··· Raw data

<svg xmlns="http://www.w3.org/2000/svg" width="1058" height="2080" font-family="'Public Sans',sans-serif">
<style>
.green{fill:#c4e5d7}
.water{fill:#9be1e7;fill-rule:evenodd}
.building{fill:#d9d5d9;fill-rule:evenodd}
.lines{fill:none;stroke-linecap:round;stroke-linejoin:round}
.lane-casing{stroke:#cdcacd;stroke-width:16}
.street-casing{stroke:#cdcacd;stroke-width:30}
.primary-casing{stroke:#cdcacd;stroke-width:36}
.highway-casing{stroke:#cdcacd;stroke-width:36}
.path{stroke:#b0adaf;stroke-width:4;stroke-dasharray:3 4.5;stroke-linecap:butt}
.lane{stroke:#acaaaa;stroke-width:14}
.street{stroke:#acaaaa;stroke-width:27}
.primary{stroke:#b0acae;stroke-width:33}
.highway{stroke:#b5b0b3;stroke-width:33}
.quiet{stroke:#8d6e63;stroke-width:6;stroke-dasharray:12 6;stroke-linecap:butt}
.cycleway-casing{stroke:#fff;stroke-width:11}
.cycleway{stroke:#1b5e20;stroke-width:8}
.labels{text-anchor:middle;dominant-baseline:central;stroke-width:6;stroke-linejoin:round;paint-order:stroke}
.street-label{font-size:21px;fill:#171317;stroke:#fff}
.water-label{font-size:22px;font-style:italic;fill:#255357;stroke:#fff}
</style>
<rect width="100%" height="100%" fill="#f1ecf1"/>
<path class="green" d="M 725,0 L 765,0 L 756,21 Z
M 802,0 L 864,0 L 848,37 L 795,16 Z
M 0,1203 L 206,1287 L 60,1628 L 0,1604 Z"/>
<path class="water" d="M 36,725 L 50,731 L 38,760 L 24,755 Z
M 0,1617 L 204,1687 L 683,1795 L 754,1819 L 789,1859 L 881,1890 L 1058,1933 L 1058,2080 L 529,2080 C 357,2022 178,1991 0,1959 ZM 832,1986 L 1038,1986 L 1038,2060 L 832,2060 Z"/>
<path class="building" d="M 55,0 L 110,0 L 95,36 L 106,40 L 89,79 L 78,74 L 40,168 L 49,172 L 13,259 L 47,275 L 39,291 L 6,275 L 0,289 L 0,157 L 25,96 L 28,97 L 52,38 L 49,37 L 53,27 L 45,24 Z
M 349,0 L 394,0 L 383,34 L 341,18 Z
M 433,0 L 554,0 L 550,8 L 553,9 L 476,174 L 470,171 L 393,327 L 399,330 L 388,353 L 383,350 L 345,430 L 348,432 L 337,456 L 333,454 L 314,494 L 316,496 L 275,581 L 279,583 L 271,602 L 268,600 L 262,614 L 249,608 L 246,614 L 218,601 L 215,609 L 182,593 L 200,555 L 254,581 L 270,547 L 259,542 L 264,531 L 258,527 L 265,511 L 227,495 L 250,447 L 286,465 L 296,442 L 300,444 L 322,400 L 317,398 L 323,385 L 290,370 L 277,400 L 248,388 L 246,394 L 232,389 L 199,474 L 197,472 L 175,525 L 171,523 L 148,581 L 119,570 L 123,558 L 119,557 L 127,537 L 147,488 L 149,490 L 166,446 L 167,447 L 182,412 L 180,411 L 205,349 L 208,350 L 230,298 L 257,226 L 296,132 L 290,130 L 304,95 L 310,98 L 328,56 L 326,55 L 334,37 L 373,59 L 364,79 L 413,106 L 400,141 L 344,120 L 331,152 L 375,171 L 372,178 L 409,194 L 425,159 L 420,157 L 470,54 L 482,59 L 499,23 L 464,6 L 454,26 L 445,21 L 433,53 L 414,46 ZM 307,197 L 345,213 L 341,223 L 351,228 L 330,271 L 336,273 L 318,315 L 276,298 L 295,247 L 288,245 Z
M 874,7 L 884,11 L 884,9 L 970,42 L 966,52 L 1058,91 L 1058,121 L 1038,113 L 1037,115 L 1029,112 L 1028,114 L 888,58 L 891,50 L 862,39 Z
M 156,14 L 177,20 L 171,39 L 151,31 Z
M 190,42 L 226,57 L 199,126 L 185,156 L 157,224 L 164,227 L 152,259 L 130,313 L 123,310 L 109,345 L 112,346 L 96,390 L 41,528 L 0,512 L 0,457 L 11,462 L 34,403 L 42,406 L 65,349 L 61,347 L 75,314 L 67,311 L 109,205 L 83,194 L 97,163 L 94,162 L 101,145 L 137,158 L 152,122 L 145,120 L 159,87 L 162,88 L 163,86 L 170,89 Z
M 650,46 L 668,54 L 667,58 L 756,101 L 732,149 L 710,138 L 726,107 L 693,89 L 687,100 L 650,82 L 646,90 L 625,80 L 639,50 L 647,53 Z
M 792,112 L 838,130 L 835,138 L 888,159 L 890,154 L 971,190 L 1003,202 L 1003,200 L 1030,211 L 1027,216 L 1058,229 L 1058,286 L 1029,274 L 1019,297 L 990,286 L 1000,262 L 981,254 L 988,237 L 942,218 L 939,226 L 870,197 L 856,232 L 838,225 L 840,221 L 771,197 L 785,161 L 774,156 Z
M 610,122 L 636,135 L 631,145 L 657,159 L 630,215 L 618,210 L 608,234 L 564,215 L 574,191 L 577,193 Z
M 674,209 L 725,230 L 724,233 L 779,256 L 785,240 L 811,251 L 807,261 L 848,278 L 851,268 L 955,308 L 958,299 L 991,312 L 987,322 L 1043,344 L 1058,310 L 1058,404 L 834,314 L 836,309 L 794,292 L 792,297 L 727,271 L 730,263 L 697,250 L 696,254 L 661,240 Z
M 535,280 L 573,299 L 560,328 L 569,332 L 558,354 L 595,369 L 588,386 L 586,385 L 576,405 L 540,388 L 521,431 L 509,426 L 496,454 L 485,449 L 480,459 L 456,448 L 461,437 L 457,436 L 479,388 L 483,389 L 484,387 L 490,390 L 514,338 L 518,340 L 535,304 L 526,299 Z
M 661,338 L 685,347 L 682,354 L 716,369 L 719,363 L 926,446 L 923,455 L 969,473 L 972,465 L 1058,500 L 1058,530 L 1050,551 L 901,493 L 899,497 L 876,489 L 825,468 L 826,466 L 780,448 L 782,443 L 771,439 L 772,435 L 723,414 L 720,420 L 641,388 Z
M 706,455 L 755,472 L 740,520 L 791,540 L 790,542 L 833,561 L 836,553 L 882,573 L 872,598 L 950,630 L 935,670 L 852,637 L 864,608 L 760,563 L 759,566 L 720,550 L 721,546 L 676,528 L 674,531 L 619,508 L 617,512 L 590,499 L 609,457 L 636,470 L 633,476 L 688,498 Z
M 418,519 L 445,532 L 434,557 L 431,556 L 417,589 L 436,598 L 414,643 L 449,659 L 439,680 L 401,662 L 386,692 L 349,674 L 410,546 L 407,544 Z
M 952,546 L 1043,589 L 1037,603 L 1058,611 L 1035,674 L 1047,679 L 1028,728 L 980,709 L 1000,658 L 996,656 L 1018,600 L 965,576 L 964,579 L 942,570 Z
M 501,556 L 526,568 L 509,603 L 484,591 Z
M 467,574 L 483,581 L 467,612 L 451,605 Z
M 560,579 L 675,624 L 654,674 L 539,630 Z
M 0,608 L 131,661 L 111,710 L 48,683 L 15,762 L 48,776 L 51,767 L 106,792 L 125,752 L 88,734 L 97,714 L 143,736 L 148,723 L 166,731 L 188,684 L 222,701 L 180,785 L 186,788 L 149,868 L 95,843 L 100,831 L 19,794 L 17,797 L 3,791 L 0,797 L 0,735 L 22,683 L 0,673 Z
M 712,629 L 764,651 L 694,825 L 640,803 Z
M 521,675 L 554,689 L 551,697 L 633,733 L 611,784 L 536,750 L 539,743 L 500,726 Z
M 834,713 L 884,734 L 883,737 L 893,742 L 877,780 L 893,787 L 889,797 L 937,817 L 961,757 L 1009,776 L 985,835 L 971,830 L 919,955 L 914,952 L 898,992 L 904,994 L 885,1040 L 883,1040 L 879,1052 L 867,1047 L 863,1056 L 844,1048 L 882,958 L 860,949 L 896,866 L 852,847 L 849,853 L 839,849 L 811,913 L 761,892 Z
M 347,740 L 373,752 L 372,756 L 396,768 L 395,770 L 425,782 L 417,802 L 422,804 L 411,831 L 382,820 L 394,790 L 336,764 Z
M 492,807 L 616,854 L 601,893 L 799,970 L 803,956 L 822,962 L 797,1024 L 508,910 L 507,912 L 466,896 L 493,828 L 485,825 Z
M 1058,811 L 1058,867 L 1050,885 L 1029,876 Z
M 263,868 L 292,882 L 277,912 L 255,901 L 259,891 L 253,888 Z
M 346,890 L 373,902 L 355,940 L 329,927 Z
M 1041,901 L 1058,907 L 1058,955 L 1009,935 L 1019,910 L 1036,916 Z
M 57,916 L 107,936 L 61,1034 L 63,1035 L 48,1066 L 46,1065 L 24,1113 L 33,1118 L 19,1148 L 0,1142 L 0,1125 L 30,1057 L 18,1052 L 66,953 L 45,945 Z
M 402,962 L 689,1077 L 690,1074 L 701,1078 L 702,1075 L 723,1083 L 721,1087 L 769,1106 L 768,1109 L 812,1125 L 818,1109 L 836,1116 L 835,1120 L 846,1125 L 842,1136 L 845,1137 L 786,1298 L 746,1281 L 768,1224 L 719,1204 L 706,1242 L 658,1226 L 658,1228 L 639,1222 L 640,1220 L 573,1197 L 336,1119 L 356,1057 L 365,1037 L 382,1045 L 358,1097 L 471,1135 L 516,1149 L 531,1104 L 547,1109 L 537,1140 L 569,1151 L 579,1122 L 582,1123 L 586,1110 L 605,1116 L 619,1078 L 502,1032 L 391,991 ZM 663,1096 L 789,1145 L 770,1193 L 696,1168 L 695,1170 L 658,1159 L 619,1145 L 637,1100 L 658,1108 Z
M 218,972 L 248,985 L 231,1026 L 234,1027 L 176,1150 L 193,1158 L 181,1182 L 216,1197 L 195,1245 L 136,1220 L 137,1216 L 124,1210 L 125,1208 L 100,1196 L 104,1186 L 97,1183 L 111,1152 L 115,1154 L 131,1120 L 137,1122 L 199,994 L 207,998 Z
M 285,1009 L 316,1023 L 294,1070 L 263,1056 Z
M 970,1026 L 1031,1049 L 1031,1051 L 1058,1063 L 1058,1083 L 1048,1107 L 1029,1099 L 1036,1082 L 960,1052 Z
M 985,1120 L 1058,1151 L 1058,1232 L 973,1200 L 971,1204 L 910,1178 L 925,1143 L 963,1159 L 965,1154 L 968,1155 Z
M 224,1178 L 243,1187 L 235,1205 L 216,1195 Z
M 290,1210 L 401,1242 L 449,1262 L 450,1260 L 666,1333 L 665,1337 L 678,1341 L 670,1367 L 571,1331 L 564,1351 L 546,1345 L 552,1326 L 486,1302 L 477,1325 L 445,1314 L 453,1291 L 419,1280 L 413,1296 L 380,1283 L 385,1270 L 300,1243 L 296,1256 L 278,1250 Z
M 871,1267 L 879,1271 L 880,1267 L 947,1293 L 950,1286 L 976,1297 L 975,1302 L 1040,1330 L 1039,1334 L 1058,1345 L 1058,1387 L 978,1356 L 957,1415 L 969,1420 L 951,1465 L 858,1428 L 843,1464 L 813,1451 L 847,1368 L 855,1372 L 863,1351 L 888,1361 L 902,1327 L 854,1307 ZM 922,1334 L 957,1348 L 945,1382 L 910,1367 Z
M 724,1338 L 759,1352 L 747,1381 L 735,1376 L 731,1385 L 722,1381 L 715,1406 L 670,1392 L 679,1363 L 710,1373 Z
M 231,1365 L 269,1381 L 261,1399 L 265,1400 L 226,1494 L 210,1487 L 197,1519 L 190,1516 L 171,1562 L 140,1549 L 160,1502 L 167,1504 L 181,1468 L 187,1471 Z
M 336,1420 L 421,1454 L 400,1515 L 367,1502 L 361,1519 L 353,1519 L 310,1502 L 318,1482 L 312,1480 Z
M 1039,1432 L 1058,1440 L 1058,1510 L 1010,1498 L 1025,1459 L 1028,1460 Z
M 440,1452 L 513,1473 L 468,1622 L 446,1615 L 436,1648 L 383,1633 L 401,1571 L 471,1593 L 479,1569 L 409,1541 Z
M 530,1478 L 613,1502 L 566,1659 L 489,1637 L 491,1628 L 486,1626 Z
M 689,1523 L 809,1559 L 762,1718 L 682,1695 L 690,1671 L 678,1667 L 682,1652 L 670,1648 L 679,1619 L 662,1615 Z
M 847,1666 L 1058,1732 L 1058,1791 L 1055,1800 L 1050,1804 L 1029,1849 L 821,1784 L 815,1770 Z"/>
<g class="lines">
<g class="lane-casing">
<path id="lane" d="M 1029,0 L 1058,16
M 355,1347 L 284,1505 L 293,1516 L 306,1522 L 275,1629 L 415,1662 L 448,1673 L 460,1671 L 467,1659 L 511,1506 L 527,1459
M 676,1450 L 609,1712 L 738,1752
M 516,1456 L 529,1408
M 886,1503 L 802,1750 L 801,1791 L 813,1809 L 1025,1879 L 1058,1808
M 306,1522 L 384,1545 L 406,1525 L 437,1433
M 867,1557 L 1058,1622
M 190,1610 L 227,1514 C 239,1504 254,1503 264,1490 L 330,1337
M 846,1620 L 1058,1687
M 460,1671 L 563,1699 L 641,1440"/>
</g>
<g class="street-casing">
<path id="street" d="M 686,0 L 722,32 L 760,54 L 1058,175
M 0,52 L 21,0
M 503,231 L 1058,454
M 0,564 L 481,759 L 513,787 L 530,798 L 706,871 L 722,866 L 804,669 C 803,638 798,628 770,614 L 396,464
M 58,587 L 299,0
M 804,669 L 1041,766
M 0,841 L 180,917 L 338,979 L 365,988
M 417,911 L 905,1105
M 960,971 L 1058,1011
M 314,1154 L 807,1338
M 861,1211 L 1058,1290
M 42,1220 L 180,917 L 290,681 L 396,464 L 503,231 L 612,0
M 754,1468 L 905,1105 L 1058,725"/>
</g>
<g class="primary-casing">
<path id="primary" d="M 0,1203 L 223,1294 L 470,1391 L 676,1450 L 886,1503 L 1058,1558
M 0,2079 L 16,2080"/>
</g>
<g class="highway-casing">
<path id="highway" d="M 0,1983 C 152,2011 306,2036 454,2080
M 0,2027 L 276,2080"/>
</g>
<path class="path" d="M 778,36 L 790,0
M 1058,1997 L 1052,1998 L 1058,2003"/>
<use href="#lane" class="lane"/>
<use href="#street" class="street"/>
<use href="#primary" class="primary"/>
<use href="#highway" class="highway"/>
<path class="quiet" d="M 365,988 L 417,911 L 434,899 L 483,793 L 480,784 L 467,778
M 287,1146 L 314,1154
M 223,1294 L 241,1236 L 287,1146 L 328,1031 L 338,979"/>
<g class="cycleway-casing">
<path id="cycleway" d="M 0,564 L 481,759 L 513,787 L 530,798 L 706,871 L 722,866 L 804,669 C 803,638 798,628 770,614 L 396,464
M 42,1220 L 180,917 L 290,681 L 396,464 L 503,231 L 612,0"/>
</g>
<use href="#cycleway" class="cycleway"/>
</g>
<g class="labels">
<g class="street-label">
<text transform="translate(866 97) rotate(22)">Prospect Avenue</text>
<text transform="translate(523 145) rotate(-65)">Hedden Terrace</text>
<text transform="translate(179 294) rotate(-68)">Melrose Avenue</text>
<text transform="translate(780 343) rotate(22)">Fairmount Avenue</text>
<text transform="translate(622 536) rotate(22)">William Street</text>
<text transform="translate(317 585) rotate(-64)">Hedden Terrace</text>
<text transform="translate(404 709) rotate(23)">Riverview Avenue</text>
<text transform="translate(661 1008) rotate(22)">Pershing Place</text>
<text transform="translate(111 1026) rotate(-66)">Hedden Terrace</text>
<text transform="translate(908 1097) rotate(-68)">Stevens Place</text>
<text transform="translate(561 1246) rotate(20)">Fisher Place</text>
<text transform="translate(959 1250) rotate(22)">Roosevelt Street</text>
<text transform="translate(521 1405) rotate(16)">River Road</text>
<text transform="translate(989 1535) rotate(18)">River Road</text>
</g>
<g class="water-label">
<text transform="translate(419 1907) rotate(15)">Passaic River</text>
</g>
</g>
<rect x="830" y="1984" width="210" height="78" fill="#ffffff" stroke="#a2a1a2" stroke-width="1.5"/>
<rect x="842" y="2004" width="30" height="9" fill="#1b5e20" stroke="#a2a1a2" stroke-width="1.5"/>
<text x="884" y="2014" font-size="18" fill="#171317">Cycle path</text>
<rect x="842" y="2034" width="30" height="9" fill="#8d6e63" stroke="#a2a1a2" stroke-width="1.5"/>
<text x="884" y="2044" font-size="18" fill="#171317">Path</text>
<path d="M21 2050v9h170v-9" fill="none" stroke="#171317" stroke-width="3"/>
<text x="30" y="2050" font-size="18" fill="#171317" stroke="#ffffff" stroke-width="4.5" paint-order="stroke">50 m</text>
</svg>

······

[Exercise instructions] Copy out each line of the entries above that holds "rule".

[Your solution]
.water{fill:#9be1e7;fill-rule:evenodd}
.building{fill:#d9d5d9;fill-rule:evenodd}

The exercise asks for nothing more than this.